Late Saturday, finally at home, this protester was frustrated.

She was trying to steel herself for any future rallies: "We were scared, but we went. We don't know what will happen next, but if they organize it we have to go again, there's no other way," she said.

Protesters now have second thoughts

On Sunday, however, she was not so sure about returning to the streets again, after the brutalities of Saturday.

Experts say the heavy hand in Iran these days is a direct lesson from the final months of Shah Mohamad Reza Pahlavi before he was overthrown. The monarch's security forces had fired directly on demonstrators – sparking a cycle of bloodshed – but ultimately the Shah did not give the order to vanquish huge protests at any cost.

"The thinking has been in the last three decades, among the hardliners, that the Shah was too weak, so I am afraid ... an iron hand will be the way to go," says Mr. Sadri. "The problem ... is it assumes that the soldiers, in the final analysis, are going to shoot. We don't know."
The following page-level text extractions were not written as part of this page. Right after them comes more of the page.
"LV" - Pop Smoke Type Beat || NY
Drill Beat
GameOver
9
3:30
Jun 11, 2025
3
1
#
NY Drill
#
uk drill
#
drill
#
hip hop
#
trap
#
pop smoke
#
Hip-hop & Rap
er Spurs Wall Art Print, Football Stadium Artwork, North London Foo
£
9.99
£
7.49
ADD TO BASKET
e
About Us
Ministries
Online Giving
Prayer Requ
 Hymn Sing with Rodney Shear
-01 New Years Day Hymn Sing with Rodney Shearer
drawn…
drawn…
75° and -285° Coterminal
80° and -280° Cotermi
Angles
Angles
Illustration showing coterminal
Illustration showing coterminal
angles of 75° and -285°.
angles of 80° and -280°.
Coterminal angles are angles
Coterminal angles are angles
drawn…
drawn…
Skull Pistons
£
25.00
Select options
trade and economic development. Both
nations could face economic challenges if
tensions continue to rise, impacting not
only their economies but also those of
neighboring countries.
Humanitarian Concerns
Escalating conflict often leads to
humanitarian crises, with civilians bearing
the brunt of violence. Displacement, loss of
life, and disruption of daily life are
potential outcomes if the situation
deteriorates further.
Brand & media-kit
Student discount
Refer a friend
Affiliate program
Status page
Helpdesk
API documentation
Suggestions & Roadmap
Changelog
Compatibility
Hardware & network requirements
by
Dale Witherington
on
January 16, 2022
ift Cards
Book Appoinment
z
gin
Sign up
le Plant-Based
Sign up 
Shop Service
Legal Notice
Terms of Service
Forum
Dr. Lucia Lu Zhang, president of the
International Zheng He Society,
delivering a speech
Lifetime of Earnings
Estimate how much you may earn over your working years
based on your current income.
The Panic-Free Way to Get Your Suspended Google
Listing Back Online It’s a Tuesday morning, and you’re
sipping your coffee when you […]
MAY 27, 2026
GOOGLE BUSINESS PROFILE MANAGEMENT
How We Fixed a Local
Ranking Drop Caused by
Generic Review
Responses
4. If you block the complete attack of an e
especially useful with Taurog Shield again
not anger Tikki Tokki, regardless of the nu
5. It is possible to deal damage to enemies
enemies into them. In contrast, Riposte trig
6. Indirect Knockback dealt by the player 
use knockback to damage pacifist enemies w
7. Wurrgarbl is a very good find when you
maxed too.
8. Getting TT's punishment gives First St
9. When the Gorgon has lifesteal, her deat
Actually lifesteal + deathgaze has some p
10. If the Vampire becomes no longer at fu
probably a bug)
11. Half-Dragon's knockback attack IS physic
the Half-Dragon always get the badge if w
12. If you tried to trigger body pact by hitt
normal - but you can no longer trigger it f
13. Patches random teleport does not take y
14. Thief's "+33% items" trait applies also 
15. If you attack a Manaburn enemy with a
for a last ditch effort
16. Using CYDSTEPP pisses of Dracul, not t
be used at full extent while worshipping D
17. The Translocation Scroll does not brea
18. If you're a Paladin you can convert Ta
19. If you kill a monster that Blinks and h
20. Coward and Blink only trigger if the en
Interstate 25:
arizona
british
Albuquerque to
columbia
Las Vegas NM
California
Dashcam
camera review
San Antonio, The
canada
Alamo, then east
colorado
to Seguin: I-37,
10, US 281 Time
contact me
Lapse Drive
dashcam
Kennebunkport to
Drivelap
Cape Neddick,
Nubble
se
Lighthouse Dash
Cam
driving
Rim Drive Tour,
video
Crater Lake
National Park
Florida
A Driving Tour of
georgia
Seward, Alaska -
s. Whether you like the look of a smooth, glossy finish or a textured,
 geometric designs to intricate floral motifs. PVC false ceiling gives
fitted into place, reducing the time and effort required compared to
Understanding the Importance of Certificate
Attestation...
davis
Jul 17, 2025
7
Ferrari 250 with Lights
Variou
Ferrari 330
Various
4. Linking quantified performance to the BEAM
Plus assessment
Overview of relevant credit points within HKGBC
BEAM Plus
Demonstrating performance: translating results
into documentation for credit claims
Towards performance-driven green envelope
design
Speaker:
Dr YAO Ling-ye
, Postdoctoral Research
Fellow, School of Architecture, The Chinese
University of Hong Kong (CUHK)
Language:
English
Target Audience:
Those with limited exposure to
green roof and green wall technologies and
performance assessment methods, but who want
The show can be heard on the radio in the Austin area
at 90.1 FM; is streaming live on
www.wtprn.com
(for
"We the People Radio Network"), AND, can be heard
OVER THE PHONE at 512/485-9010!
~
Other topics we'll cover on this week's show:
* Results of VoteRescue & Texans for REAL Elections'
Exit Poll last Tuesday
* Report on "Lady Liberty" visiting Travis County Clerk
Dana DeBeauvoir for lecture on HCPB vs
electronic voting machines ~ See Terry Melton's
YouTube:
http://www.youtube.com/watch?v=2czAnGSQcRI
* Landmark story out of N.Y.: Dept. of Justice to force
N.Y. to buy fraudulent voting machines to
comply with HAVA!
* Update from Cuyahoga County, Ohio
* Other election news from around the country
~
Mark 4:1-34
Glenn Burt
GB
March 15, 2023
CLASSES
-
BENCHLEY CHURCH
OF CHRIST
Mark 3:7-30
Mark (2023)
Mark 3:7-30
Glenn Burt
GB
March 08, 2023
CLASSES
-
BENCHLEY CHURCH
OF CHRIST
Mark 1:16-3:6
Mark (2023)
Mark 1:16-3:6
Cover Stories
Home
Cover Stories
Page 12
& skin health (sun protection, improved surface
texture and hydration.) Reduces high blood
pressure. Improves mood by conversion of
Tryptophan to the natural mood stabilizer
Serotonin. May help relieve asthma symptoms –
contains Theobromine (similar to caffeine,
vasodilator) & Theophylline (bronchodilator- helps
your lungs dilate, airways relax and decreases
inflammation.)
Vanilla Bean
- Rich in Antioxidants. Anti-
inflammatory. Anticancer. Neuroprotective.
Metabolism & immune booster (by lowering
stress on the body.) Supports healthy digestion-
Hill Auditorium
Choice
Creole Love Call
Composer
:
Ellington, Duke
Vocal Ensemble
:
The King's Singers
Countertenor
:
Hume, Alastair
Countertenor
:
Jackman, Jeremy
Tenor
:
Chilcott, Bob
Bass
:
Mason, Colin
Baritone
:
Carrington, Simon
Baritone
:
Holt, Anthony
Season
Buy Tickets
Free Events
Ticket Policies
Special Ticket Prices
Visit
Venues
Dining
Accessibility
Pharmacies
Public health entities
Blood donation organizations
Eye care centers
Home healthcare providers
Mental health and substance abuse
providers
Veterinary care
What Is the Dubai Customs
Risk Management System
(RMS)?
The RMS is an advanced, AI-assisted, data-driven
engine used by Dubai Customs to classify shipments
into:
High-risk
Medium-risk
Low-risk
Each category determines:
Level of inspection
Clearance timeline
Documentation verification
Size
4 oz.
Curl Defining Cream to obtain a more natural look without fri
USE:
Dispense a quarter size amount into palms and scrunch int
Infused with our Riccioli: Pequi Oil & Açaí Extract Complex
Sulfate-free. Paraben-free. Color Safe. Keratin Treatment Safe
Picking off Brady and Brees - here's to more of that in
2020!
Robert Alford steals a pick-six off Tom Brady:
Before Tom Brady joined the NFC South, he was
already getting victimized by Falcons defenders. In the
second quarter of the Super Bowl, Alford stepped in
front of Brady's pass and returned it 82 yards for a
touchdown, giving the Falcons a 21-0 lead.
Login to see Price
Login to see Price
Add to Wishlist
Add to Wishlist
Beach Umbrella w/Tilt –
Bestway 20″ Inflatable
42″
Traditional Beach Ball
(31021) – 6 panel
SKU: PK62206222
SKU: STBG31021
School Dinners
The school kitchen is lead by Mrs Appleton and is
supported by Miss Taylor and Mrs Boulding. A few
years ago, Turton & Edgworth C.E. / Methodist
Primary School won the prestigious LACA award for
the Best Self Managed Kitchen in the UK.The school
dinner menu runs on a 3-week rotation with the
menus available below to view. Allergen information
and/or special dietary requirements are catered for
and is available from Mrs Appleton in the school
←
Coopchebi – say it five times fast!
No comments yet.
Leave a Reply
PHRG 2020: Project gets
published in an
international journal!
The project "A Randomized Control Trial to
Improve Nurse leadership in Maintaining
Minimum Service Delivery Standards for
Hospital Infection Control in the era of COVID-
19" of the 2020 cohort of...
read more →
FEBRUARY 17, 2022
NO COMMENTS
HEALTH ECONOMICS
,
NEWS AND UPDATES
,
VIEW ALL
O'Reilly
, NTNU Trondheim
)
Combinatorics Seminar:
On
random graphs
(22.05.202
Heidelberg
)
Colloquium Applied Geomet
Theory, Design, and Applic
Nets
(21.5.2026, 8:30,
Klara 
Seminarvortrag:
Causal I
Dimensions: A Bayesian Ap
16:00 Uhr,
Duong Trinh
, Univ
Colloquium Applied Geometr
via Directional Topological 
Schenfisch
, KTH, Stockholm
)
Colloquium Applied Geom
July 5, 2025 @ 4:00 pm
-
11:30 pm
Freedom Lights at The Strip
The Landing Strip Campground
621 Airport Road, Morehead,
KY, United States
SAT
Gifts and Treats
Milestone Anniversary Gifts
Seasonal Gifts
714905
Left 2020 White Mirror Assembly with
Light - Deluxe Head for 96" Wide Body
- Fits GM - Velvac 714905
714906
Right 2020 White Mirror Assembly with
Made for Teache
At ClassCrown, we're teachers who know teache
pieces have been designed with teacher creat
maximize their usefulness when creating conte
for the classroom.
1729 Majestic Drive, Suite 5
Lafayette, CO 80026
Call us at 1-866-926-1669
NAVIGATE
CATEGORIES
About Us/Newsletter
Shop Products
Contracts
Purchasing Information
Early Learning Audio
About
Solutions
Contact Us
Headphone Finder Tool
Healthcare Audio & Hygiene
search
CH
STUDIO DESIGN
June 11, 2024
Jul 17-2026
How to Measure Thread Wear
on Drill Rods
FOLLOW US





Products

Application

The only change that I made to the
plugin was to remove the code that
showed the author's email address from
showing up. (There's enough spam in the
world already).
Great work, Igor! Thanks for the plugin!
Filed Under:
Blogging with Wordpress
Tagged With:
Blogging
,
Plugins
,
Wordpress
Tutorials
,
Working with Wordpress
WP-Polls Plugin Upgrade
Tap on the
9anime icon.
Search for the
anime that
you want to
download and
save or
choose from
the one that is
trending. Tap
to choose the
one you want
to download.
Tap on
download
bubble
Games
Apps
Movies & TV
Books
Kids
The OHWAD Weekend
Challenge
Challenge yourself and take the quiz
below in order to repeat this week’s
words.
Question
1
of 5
Reformist politicians warn of consequences

Former President Mohamad Khatami warned the government of "dangerous consequences" if protesting the vote is not allowed to continue, and called for the release of all those arrested. Parliament speaker Ali Larijani also noted that the "majority" of people on the streets do not believe in the election result.

"This is a theocracy, with a kind of democracy software inside. Its legitimacy is based on democracy," says Sadri. "But now as people start to get disenchanted, there is a rift between the democratic, 'republic' part and the 'Islamic' parts of the Islamic Republic."

"It is entirely possible that the Islamic system will win, but it will enter a new phase," Sadri continues. "If they can suppress this uprising – and they might – then the regime will have become a tyranny ... and once the election is gone, the legitimacy will be gone, because who are they going to convince that this is a regime sanctioned by God?"